The collective communication `reduce` combines data from each process to one global value. Default reduction operation is summation. Only the root process gets the result. Alternatively, use 'allreduce' to broadcast the result to all team members:

In [None]:
%%px
sumup = comm.reduce(mesh.GetNE(VOL))
print ("summing up num els: ", sumup)

We can retriev the `mesh` variable from each node of the cluster. The master process returns the global mesh, each worker only its local part. The list 'meshes' obtains the list of meshes.

In [None]:
from ngsolve import *
from ngsolve.webgui import Draw
meshes = c[:]['mesh']
for i,m in enumerate(meshes):
    print ("mesh of rank", i)
    Draw (m)

## Distributed finite element spaces

We can define finite element spaces on the distributed mesh. 
Every process only defines dofs on its subset of elements:

In [None]:
%%px
fes = H1(mesh, order=2)
print ("ndof local =", fes.ndof, ", ndof global =", fes.ndofglobal)

In [None]:
%%px
sumlocdofs = comm.reduce (fes.ndof)
if comm.rank == 0:
    print ("sum of local dofs:", sumlocdofs)

The sum of local dofs is larger than the global number of dofs, since dofs at interface nodes are counted multiplel times.

We can define distributed grid-functions. Global operations like the `Integrate` function performs local integration, and sum up the result:

In [None]:
%%px
gfu = GridFunction(fes)
gfu.Set(x*y)
print ("integrate:", Integrate(gfu, mesh))

We can retrieve the gridfunction to the local Python scope:

In [None]:
gfus = c[:]['gfu']
print ("integrate locally:", Integrate(gfus[0], gfus[0].space.mesh))

Draw (gfus[0], min=0,max=1)
Draw (gfus[1], min=0,max=1);

We can use a piece-wise constant space to visualize the mesh partitioning:

In [None]:
%%px
gfl2 = GridFunction(L2(mesh, order=0))
gfl2.vec[:] = comm.rank

In [None]:
Draw (c[:]['gfl2'][0]);

The `ParallelDofs` class
---

The back-bone of connection of dofs is the `ParallelDofs` class.
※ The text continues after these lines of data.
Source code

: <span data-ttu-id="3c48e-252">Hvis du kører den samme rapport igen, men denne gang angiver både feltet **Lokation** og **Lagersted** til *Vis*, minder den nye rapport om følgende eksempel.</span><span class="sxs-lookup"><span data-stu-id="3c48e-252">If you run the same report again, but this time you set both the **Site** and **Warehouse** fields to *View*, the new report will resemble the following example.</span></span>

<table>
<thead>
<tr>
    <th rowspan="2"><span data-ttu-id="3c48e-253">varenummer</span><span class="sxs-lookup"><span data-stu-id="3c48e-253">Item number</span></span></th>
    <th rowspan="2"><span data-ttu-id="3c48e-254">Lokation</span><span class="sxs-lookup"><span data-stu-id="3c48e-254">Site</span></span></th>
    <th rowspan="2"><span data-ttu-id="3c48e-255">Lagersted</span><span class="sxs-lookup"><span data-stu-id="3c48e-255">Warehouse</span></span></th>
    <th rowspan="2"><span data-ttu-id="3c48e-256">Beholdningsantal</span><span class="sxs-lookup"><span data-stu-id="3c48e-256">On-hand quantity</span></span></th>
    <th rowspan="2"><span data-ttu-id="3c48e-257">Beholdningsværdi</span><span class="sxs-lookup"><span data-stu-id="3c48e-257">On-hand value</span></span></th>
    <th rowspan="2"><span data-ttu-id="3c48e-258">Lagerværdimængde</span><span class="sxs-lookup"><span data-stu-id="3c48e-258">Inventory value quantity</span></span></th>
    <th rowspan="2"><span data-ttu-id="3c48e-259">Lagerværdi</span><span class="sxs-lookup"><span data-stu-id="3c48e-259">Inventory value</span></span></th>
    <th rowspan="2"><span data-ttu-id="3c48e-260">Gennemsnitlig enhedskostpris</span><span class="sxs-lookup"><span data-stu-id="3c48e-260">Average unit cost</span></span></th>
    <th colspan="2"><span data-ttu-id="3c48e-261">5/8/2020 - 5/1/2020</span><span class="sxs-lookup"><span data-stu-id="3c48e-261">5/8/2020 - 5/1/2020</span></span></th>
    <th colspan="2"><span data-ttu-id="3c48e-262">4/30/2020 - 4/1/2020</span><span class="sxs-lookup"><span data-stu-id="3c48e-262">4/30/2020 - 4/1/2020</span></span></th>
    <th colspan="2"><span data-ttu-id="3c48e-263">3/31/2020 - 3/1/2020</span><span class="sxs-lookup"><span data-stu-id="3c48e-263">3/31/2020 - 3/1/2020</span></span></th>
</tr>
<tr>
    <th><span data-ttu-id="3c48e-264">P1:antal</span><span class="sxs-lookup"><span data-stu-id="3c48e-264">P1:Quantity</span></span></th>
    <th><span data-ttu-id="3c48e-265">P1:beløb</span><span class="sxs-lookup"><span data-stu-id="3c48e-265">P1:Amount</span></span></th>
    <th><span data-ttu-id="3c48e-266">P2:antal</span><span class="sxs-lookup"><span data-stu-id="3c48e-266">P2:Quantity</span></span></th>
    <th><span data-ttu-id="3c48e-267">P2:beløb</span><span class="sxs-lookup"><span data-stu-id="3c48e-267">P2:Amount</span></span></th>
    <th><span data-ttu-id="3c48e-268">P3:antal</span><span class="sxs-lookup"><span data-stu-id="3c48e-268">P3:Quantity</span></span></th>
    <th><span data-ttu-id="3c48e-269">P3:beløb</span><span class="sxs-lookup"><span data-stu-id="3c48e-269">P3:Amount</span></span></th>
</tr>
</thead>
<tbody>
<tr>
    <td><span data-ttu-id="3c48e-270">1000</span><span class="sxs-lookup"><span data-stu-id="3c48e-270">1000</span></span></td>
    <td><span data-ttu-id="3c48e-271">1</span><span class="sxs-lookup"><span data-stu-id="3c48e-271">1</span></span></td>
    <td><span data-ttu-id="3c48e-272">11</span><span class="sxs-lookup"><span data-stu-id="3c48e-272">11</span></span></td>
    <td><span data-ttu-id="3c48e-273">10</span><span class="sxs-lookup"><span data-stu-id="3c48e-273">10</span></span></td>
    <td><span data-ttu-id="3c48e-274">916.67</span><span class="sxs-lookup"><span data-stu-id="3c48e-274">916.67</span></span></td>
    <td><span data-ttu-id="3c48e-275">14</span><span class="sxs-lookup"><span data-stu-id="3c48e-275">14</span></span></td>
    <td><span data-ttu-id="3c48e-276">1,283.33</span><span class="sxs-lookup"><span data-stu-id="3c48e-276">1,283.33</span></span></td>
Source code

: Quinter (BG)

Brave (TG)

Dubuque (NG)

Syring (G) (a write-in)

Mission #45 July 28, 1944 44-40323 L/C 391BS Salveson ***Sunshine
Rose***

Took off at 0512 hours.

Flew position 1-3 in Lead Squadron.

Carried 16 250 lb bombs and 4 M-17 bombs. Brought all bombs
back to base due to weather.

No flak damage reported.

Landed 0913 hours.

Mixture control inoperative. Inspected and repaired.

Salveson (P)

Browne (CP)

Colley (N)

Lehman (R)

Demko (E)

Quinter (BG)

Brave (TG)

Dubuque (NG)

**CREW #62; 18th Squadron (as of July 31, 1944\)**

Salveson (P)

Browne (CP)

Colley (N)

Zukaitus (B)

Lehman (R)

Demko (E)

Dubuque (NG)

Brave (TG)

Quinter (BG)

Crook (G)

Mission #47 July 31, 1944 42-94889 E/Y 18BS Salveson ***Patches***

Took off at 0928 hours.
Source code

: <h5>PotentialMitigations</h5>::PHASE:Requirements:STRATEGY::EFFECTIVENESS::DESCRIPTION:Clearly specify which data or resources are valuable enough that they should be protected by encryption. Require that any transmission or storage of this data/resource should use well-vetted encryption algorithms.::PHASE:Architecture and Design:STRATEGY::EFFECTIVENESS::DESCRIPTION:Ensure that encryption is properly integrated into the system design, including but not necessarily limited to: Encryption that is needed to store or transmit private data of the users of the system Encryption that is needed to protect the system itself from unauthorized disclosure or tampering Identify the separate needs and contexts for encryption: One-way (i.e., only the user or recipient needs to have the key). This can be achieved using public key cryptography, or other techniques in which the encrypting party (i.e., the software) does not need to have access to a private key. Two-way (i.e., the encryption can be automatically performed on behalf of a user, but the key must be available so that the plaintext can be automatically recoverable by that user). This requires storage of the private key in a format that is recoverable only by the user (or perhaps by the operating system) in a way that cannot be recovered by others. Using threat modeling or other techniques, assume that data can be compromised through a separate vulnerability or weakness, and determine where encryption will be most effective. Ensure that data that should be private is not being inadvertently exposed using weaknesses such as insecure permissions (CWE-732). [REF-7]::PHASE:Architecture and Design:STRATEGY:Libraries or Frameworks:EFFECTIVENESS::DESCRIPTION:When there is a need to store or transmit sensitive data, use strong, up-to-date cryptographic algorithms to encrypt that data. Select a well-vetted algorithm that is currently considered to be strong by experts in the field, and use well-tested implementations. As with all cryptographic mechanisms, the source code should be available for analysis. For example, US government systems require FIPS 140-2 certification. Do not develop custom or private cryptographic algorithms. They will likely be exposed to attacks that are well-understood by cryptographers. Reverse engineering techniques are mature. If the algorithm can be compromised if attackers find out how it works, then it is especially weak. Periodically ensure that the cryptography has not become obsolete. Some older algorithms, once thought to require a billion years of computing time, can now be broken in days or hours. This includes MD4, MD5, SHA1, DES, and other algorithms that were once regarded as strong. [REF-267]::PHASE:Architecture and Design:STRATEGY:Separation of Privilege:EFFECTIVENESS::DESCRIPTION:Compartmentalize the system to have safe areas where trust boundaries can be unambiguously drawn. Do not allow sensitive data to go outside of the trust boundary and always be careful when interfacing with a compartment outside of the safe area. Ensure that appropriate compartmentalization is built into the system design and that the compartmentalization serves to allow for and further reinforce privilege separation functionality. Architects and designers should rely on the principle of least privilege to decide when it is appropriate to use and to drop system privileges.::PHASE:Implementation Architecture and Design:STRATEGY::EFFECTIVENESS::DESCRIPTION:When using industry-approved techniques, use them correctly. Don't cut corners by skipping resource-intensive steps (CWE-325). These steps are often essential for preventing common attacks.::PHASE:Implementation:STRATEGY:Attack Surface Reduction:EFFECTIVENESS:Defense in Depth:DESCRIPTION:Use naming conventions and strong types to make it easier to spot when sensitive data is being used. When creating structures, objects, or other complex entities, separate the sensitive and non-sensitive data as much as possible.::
It is provided by a distributed finite element space, based on the connectivity of the mesh. The pardofs object knows with which other processes the dof is shared. We can ask for all dof numbers shared with a particular process, and obtain a list of local dof nrs. The ordering is consistent for both partners. 

In [None]:
%%px
pardofs = fes.ParallelDofs()
for otherp in range(comm.size):
    print ("with process", otherp, "I share dofs", \
           list(pardofs.Proc2Dof(otherp)))

In [None]:
c.shutdown(hub=True)